Market dynamics: a new commercial logic

YardScore’s commercial model reveals telling industry dynamics. Yards are evaluated for free; shipowners pay for access to the scores. This reflects economic reality: shipowners are the ones who benefit from standardised information, says Ms Saltkjel, so it follows they should pay for it. It also creates the right incentives: yards compete for better scores to attract customers.

Early adoption patterns are revealing. YardScore’s customer base is concentrated in northern Europe, perhaps unsurprising given its Norwegian origins and the region’s highly regulated environment. Yet Asian yards – the backbone of global shipbuilding and repair – have shown keen interest. They see the platform not as external scrutiny but as a marketing opportunity, observes Ms Saltkjel. “Asian yards can struggle with preconceptions about quality and safety standards. A credible third-party score could help them demonstrate their capabilities to sceptical Western customers.”

The limits of voluntarism

Yet voluntary systems have inherent limitations. Only yards confident in their standards are likely to participate. Poor performers may simply avoid evaluation while maintaining their customer base among cost-focused shipowners. Ms Saltkjel is candid, “Participation is voluntary, and there will always be owners who are content with minimal compliance. However, operators with specialised or high-value vessels will seek out the highest-quality yards. We believe internal competition among yards will drive progress.” To encourage participation from underperforming yards, YardScore will allow these yards to remain anonymous until they reach an acceptable performance level. This approach enables them to use YardScore as a tool for improvement without public exposure.

YardScore’s transformative potential depends on achieving sufficient scale to make non-participation commercially disadvantageous. Credit rating agencies faced similar challenges but eventually became indispensable infrastructure for global finance.

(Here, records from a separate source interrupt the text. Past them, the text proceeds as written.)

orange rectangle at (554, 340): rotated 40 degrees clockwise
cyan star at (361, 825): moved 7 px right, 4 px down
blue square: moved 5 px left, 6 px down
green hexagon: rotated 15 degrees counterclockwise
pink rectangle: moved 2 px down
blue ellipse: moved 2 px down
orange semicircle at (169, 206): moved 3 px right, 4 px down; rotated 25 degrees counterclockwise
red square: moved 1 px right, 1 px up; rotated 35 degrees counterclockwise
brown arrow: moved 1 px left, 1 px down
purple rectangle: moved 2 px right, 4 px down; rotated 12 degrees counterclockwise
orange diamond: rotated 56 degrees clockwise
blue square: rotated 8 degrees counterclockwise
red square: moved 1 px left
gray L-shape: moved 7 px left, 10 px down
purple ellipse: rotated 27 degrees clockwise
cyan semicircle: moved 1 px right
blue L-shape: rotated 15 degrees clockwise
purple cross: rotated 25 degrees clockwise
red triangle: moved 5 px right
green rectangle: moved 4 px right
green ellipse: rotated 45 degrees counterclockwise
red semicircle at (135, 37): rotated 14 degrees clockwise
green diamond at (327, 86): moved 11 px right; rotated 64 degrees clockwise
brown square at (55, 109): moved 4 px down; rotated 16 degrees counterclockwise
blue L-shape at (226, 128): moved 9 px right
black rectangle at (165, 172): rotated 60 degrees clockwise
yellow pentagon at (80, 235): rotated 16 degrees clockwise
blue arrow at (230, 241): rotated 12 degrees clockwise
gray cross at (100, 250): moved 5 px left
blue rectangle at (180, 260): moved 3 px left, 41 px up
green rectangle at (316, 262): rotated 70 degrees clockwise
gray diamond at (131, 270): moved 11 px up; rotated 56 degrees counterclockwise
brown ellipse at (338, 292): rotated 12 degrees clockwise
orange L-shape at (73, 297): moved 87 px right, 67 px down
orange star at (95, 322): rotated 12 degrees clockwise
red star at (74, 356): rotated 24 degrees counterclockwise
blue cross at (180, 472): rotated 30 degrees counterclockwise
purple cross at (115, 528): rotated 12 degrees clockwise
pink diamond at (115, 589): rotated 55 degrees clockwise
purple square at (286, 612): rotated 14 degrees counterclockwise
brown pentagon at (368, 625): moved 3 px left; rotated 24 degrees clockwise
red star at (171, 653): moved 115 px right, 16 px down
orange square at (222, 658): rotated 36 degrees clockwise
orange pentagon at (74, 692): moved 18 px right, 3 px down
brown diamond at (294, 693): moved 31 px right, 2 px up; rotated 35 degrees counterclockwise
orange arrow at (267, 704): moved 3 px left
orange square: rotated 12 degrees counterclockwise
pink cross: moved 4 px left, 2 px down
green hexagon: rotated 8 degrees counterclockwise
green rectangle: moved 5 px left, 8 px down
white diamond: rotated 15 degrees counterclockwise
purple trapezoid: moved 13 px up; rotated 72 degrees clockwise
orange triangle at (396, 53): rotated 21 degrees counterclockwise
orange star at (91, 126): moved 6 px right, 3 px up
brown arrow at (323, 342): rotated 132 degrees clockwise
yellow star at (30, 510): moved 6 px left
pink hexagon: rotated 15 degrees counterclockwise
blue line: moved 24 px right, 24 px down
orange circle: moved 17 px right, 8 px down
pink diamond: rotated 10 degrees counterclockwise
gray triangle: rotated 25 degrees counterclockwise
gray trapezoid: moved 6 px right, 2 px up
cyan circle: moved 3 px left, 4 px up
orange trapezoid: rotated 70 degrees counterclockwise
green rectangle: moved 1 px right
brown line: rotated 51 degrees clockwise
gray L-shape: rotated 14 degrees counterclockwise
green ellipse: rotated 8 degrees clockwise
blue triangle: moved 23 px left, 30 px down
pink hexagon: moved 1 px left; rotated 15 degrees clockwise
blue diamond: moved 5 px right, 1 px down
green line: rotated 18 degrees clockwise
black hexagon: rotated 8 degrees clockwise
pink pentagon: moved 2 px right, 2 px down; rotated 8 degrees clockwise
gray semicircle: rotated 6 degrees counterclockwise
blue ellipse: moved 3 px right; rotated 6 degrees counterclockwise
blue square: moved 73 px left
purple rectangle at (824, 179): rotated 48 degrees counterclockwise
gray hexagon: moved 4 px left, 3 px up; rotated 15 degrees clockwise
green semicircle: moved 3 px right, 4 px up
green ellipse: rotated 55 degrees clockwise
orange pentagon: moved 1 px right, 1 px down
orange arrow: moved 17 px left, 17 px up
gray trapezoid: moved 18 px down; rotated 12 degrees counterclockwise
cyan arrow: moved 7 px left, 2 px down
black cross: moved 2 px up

The YardScore approach ultimately reflects broader trends in global commerce. Standardised evaluation systems are becoming essential infrastructure in industries from agriculture to manufacturing. Consumers and regulators demand transparency about supply chains. Companies that cannot demonstrate responsible practices face reputational and commercial risks.

“Our goal is to create genuine value for both shipyards and shipowners. And we recognise that market forces, not regulations, will ultimately drive change,” says Ms Saltkjel. “YardScore is designed to be a positive force, offering clarity and comparability in a complex industry. By using the Hong Kong Convention as a universal baseline, we provide a consistent framework for all yards,” she concludes.